Trisomy 13 in the unborn child
Definition - what is trisomy 13 in the unborn child?
Trisomy 13, also known as Patau's syndrome, is a change in the chromosomes in which chromosome 13 is present three times instead of two times. The disease is associated with malformations of several internal organs and in many cases can be diagnosed before birth. Children born with trisomy 13 rarely live to be older than six months. Trisomy 13 occurs in about 1 in 10,000 children.
Read more on the subject at: Chromosome aberration - what is it?
causes
In the vast majority of cases, the cause of trisomy 13 is a fault in the egg cells or sperm cells. These cells normally have half a chromosome set with 23 chromosomes. During the subsequent fertilization, the union of the egg cell and the sperm then creates a cell with a whole set of chromosomes, i.e. 46 chromosomes.
Read more on the subject at: Chromosomes - structure, function & diseases
In trisomy 13 there is an error in the separation of the chromosomes in the egg or sperm cells, so that chromosome 13 is present twice. Accordingly, after fertilization, chromosome 13 is present in triplicate. One speaks of a trisomy.

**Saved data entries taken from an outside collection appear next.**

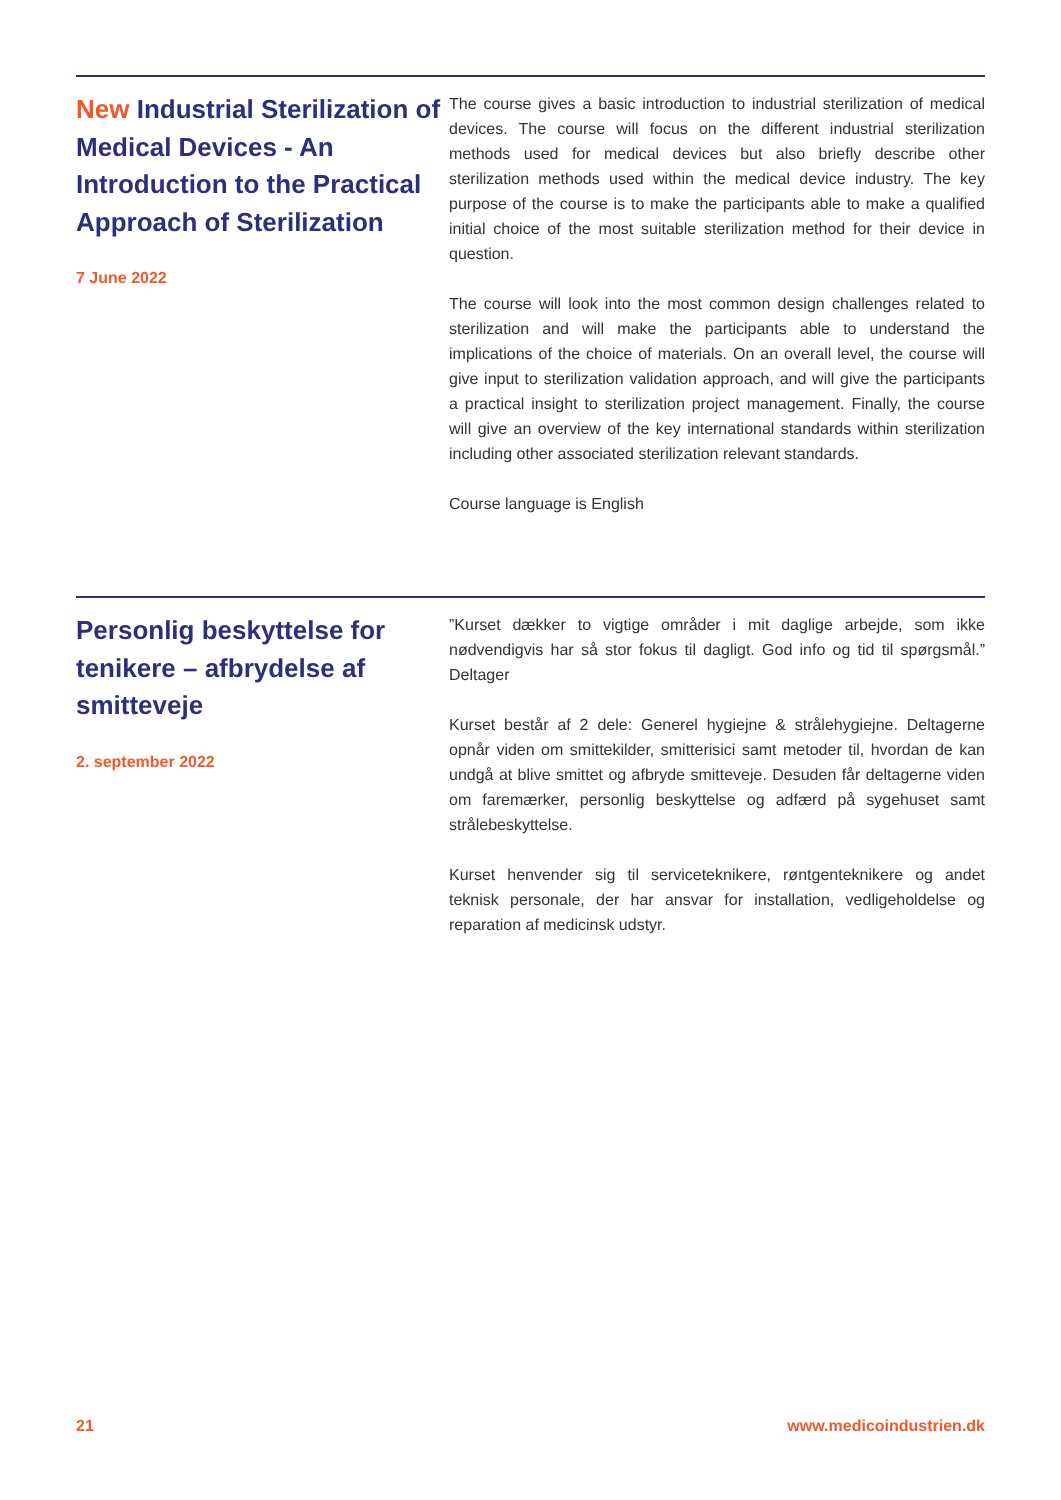New Industrial Sterilization of Medical Devices - An Introduction to the Practical Approach of Sterilization
7 June 2022
The course gives a basic introduction to industrial sterilization of medical devices. The course will focus on the different industrial sterilization methods used for medical devices but also briefly describe other sterilization methods used within the medical device industry. The key purpose of the course is to make the participants able to make a qualified initial choice of the most suitable sterilization method for their device in question.
The course will look into the most common design challenges related to sterilization and will make the participants able to understand the implications of the choice of materials. On an overall level, the course will give input to sterilization validation approach, and will give the participants a practical insight to sterilization project management. Finally, the course will give an overview of the key international standards within sterilization including other associated sterilization relevant standards.
Course language is English
Personlig beskyttelse for tenikere – afbrydelse af smitteveje
2. september 2022
”Kurset dækker to vigtige områder i mit daglige arbejde, som ikke nødvendigvis har så stor fokus til dagligt. God info og tid til spørgsmål.” Deltager
Kurset består af 2 dele: Generel hygiejne & strålehygiejne. Deltagerne opnår viden om smittekilder, smitterisici samt metoder til, hvordan de kan undgå at blive smittet og afbryde smitteveje. Desuden får deltagerne viden om faremærker, personlig beskyttelse og adfærd på sygehuset samt strålebeskyttelse.
Kurset henvender sig til serviceteknikere, røntgenteknikere og andet teknisk personale, der har ansvar for installation, vedligeholdelse og reparation af medicinsk udstyr.
21 www.medicoindustrien.dk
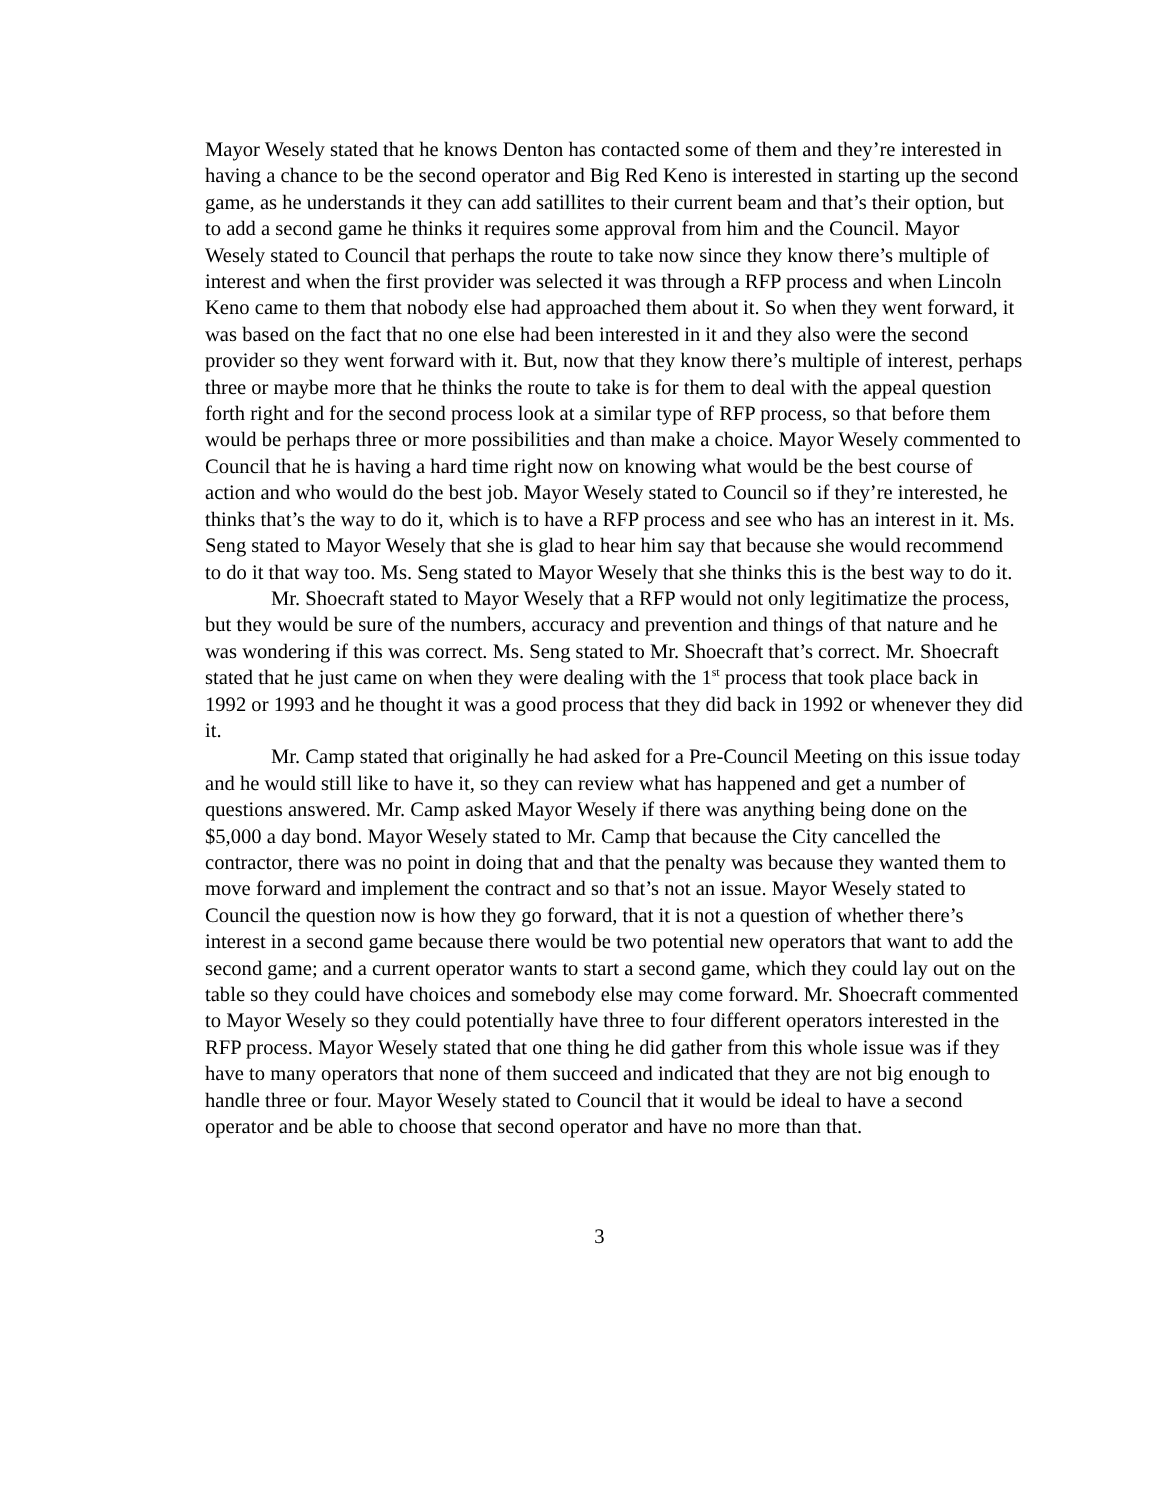Mayor Wesely stated that he knows Denton has contacted some of them and they’re interested in having a chance to be the second operator and Big Red Keno is interested in starting up the second game, as he understands it they can add satillites to their current beam and that’s their option, but to add a second game he thinks it requires some approval from him and the Council. Mayor Wesely stated to Council that perhaps the route to take now since they know there’s multiple of interest and when the first provider was selected it was through a RFP process and when Lincoln Keno came to them that nobody else had approached them about it. So when they went forward, it was based on the fact that no one else had been interested in it and they also were the second provider so they went forward with it. But, now that they know there’s multiple of interest, perhaps three or maybe more that he thinks the route to take is for them to deal with the appeal question forth right and for the second process look at a similar type of RFP process, so that before them would be perhaps three or more possibilities and than make a choice. Mayor Wesely commented to Council that he is having a hard time right now on knowing what would be the best course of action and who would do the best job. Mayor Wesely stated to Council so if they’re interested, he thinks that’s the way to do it, which is to have a RFP process and see who has an interest in it. Ms. Seng stated to Mayor Wesely that she is glad to hear him say that because she would recommend to do it that way too. Ms. Seng stated to Mayor Wesely that she thinks this is the best way to do it.
Mr. Shoecraft stated to Mayor Wesely that a RFP would not only legitimatize the process, but they would be sure of the numbers, accuracy and prevention and things of that nature and he was wondering if this was correct. Ms. Seng stated to Mr. Shoecraft that’s correct. Mr. Shoecraft stated that he just came on when they were dealing with the 1<sup>st</sup> process that took place back in 1992 or 1993 and he thought it was a good process that they did back in 1992 or whenever they did it.
Mr. Camp stated that originally he had asked for a Pre-Council Meeting on this issue today and he would still like to have it, so they can review what has happened and get a number of questions answered. Mr. Camp asked Mayor Wesely if there was anything being done on the $5,000 a day bond. Mayor Wesely stated to Mr. Camp that because the City cancelled the contractor, there was no point in doing that and that the penalty was because they wanted them to move forward and implement the contract and so that’s not an issue. Mayor Wesely stated to Council the question now is how they go forward, that it is not a question of whether there’s interest in a second game because there would be two potential new operators that want to add the second game; and a current operator wants to start a second game, which they could lay out on the table so they could have choices and somebody else may come forward. Mr. Shoecraft commented to Mayor Wesely so they could potentially have three to four different operators interested in the RFP process. Mayor Wesely stated that one thing he did gather from this whole issue was if they have to many operators that none of them succeed and indicated that they are not big enough to handle three or four. Mayor Wesely stated to Council that it would be ideal to have a second operator and be able to choose that second operator and have no more than that.
3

An exact cause for this error in the distribution of the chromosomes has not yet been established. One possible risk factor is the older mother's age at fertilization.
Diagnosis before birth
In most cases, trisomy 13 can be diagnosed before birth as part of prenatal care. During the ultrasound examination, the so-called neck fold measurement is carried out as standard. The neck fold is a build-up of fluid under the skin in the neck area in the unborn child. From a thickness of around 3mm, this is referred to as thickened. A thickened crease in the neck can indicate a number of diseases such as trisomy 21, 18, and 13.
If this examination is noticeable, a series of further examinations follows. This includes an amniotic fluid test and a sample from the placenta. Child cells can be obtained from these samples for chromosome analysis. The chromosome analysis shows whether a trisomy is present or not.
Read more on the subject at: Genetic examination
In addition to the invasive examination methods mentioned above, which always carry the risk of a miscarriage, there are also non-invasive blood tests such as the Harmony test to detect a trisomy.
Read more on the subject at: Prenatal test
Concomitant symptoms
Since the neckfold measurement is usually carried out in the 10th to 14th week of pregnancy, there are usually no symptoms or signs that the pregnant woman might notice before the diagnosis is made.
If trisomy 13 remains undetected, symptoms only arise after birth due to the malformation of the internal organs, the skeletal system and the central nervous system.
Treatment / therapy
There is no treatment for trisomy 13 before birth. After the birth, there are a number of options to ensure the best possible care for the child. Even so, the prognosis for a child with trisomy 13 is very poor.
Forecast / duration
The prognosis for a child with trisomy 13 is poor. The majority of children die in utero and a further proportion die in the first month of life. Only a very small proportion of children live to be over six months despite treatment.